On the plus side, Francoeur gets points for an outstanding defensive play for the route he ran in the 7th, holding Torii Hunter to a single and probably saving a run. (When you hear about a great route it means the outfielder ran hard to a spot behind the ball and was able to field it coming forward, cutting down extra bases.)
Before the game, first-base coach Doug Sisson and I spent some together and he talked about the Royals new attitude on running the bases. They’re going to be more aggressive. They know they don’t have a lot of power and they’re going to try to get more out of all those singles they hit.
There were plenty of examples in this game: 6 steals, Chris Getz advanced from second to third on a ball to the third baseman (he waited for the throw and then took off…a play he said they’d been working on in spring training) and Wilson Betemit tried to advance to third on wild pitch, but was thrown out…which is instructive.
Sisson said to get the benefit of all those extra bases from aggressive base running, you have to accept that once in a while you’re going to get someone thrown out. In fact, he agreed that if you’re never getting runners thrown out, you’re probably not being aggressive enough. As he put it, “I’d rather be 100 for 120 going first to third than 15 for 16.”
As fans, we want the team to be perfect. We wait for the results and then boo or cheer accordingly. A stupid move that works will get cheered and an intelligent move that fails will get booed. Unfortunately for the players and coaches, they have to make decisions BEFORE they know the results so they have to make the moves on odds.

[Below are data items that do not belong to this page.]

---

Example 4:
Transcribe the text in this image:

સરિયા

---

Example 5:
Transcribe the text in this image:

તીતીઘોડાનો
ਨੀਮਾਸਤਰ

This move has a 70% chance of working; the alternative has a 45% chance of working…we’ll take the 70% bet.
Betemit’s dash for third came with one out (the right time because if he gets there the Royals can score without a hit), he was the winning run (down by six it’s dumb, tied, his run is worth something) and, according to the replay, he might’ve been safe. I’m guessing Doug was just fine with Wilson’s gamble…but I’ll ask next chance I get.
The Royals are going to live with the guys that get thrown out because of all the guys that will be safe…and so should the fans.
I lose another argument…
Yesterday I gave a hard time to the TV guys for doing the postgame interview with Aaron Crow (who got his first win) instead of Chris Getz (who had a monster day). Before Sunday’s game, announcer Joel Goldberg pointed out he had interviewed both Crow and Matt Treanor and they combined for more points in our system than Chris Getz totaled.
Hoisted on my own petard again (I have no idea what that means, but I know it’s bad). OK, Joel, you win this one, but it’s nice to know you’re looking at the website.